--- START ---

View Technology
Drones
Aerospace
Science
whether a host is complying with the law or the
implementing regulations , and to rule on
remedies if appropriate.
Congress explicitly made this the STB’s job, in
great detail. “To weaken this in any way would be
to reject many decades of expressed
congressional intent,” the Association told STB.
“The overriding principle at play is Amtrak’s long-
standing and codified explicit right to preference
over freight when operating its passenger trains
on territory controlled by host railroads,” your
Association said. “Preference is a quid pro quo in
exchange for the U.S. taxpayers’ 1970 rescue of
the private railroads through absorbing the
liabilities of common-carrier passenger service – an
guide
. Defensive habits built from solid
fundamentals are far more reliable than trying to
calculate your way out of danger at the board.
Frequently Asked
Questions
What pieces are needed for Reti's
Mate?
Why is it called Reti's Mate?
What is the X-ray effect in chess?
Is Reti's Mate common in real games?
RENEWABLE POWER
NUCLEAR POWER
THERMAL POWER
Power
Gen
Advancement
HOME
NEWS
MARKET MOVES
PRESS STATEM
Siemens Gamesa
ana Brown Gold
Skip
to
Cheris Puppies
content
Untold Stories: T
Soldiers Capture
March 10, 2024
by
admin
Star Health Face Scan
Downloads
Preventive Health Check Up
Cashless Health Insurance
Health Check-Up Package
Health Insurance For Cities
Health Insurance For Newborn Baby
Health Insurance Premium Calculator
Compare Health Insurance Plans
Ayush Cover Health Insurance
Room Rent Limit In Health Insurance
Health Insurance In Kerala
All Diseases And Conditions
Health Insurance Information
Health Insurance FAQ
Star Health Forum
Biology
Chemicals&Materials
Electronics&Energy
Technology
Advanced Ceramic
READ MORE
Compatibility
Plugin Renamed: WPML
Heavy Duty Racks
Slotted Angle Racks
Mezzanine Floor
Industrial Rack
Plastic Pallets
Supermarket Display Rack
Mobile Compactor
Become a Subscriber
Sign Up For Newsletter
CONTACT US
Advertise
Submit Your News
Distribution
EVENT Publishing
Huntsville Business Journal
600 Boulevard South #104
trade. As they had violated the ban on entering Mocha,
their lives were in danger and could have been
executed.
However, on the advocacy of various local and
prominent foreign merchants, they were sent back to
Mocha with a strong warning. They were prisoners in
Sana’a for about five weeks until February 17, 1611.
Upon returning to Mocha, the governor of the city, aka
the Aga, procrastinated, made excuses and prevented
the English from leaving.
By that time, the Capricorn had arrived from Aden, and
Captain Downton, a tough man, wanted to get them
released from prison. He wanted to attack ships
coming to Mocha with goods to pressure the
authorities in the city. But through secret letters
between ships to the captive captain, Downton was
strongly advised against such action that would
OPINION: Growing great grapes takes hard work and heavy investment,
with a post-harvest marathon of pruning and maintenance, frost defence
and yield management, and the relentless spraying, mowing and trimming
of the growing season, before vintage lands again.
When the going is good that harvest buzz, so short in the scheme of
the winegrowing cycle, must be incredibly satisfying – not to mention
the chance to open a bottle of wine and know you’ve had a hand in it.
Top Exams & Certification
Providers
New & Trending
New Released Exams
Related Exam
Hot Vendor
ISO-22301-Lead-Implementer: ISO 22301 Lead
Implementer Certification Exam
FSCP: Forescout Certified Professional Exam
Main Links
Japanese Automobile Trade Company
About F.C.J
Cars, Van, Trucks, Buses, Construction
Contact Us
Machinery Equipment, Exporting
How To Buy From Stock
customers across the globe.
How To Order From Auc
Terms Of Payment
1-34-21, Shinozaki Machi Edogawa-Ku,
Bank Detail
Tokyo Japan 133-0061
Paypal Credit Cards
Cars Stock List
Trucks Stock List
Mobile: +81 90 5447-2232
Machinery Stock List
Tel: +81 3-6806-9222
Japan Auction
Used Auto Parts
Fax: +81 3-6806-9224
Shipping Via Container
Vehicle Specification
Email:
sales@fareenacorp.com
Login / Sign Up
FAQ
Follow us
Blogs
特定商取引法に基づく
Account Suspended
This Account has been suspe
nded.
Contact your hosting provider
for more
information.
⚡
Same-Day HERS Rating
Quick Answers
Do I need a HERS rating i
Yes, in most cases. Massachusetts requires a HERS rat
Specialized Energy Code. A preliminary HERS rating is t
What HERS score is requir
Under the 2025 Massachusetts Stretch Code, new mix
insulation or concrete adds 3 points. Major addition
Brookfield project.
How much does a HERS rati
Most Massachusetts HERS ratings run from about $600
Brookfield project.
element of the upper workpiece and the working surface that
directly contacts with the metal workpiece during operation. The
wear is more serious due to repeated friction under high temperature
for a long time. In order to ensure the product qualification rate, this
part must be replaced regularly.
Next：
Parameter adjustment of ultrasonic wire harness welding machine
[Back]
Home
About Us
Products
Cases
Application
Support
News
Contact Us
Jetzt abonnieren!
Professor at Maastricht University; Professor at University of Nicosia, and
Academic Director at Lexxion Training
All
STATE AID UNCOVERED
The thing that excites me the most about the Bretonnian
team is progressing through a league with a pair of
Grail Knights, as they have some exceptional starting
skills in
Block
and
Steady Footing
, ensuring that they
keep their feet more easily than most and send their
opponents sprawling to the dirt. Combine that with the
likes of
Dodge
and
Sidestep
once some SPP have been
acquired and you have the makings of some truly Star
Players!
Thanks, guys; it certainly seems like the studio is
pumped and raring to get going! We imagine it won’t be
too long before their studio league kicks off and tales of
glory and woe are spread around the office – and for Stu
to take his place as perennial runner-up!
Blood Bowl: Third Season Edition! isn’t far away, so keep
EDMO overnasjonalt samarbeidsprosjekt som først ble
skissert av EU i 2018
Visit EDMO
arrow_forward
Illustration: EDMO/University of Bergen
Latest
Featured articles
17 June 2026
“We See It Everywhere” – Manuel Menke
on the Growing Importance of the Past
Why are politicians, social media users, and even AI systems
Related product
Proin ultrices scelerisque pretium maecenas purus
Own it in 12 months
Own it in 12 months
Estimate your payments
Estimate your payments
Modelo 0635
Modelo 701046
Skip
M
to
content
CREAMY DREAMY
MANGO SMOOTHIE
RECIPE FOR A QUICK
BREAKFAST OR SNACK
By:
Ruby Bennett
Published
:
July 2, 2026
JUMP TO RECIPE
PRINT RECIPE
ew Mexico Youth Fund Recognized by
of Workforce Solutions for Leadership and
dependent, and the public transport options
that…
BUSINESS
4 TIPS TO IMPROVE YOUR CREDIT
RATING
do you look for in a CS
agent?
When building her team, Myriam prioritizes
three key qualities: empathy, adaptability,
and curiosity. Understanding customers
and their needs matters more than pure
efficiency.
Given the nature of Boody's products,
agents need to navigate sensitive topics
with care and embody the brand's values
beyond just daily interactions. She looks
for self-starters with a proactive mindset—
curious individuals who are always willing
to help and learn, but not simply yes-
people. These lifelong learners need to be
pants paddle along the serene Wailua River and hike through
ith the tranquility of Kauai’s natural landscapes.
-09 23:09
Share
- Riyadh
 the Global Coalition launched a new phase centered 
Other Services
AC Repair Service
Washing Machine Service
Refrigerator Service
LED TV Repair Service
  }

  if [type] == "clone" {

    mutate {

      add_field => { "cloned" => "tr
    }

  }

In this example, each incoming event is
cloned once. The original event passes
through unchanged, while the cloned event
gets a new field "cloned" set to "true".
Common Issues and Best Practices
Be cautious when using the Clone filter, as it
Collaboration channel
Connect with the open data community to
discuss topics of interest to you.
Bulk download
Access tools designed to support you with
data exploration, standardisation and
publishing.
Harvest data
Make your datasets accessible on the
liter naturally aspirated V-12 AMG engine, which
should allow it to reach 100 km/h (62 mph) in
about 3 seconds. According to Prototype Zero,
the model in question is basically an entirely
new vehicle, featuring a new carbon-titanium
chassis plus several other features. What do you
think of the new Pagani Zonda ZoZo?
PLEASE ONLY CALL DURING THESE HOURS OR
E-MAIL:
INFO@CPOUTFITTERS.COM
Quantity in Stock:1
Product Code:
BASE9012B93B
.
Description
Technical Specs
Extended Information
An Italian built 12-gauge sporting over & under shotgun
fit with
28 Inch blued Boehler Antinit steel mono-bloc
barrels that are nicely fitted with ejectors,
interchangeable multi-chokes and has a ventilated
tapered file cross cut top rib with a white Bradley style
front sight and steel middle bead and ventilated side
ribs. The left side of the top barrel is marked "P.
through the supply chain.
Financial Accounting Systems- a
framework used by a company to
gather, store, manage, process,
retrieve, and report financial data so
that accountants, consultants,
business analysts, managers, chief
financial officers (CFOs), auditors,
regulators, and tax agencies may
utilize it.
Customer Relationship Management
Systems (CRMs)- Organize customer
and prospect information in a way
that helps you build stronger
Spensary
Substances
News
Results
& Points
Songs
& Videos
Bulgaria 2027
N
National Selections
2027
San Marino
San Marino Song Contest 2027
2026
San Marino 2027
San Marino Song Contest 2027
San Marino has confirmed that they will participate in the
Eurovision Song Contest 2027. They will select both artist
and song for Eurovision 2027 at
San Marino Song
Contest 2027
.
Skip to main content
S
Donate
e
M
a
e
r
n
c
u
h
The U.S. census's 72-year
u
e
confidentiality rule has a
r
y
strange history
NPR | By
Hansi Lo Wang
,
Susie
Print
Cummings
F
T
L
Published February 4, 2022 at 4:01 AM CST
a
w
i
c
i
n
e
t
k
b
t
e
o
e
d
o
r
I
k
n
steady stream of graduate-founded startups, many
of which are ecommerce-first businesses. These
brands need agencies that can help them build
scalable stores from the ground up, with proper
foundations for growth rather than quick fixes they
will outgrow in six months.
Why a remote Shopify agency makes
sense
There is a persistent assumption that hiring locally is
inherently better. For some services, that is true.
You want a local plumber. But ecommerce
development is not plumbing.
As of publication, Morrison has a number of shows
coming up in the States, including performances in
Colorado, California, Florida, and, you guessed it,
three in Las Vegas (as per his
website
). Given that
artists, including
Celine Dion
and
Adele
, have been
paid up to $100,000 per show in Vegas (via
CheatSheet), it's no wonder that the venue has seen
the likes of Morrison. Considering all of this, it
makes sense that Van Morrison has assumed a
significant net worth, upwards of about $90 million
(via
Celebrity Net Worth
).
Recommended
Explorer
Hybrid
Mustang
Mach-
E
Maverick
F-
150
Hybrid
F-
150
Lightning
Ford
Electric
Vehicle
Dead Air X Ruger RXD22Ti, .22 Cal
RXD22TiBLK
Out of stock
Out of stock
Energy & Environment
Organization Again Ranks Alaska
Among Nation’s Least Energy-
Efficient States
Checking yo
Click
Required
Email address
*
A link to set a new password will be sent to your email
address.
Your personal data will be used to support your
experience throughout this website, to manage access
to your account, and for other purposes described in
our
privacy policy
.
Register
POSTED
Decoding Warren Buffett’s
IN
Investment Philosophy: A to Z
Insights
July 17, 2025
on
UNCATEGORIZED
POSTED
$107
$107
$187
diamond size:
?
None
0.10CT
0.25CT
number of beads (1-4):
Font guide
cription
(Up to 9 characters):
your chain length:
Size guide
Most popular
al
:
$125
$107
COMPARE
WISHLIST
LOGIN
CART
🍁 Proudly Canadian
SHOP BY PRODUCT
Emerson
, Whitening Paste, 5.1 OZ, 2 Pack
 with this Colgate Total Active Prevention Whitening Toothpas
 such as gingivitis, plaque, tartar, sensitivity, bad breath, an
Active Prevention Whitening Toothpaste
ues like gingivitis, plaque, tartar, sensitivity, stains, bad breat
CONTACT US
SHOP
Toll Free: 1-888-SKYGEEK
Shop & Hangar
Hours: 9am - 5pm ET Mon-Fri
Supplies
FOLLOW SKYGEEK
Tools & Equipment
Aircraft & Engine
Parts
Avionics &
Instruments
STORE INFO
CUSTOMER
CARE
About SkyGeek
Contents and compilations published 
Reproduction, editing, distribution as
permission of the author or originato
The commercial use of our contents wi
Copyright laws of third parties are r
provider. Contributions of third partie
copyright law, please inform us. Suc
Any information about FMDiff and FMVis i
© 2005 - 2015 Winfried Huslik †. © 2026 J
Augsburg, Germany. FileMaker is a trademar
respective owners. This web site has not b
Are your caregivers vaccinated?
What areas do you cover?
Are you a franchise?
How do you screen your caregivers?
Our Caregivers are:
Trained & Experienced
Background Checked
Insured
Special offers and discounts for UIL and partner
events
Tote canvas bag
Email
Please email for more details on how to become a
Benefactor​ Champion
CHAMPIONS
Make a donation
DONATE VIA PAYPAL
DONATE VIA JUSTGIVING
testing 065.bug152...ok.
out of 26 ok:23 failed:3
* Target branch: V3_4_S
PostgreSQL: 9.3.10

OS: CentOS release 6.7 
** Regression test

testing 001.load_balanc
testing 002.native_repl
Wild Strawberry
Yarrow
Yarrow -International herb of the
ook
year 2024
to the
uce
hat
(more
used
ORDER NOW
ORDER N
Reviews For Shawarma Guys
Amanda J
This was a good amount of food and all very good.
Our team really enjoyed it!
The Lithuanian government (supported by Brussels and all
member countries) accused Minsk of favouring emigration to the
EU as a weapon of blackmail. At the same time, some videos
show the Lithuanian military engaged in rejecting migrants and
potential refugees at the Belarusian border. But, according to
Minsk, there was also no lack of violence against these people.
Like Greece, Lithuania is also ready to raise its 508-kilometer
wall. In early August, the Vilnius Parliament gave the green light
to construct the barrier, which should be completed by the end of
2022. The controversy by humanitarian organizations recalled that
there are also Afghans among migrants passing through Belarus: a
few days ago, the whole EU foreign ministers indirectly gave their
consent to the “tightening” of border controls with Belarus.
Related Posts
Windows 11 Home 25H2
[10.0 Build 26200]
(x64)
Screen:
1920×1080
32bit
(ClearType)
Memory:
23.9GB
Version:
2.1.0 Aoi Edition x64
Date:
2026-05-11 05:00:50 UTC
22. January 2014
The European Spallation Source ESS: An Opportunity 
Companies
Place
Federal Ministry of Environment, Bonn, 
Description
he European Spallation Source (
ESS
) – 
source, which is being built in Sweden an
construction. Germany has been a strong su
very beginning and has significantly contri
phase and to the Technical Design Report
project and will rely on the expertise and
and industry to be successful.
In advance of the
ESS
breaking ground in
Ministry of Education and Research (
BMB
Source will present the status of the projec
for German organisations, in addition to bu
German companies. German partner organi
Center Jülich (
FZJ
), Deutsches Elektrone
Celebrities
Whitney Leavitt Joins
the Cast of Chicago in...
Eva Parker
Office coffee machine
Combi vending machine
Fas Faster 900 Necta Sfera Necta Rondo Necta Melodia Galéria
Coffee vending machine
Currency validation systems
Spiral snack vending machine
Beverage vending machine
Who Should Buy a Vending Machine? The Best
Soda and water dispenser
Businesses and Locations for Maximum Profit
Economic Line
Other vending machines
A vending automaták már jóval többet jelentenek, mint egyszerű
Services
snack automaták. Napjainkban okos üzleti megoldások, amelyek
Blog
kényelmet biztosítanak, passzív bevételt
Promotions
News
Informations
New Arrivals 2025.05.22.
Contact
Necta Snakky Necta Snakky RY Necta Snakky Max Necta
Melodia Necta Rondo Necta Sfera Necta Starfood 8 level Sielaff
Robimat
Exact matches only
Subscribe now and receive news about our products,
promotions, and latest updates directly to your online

--- END ---

(What the task asks)
Write down how many lines in this listing contain the word "phase"; the number is the whole answer.

(Task solution)
2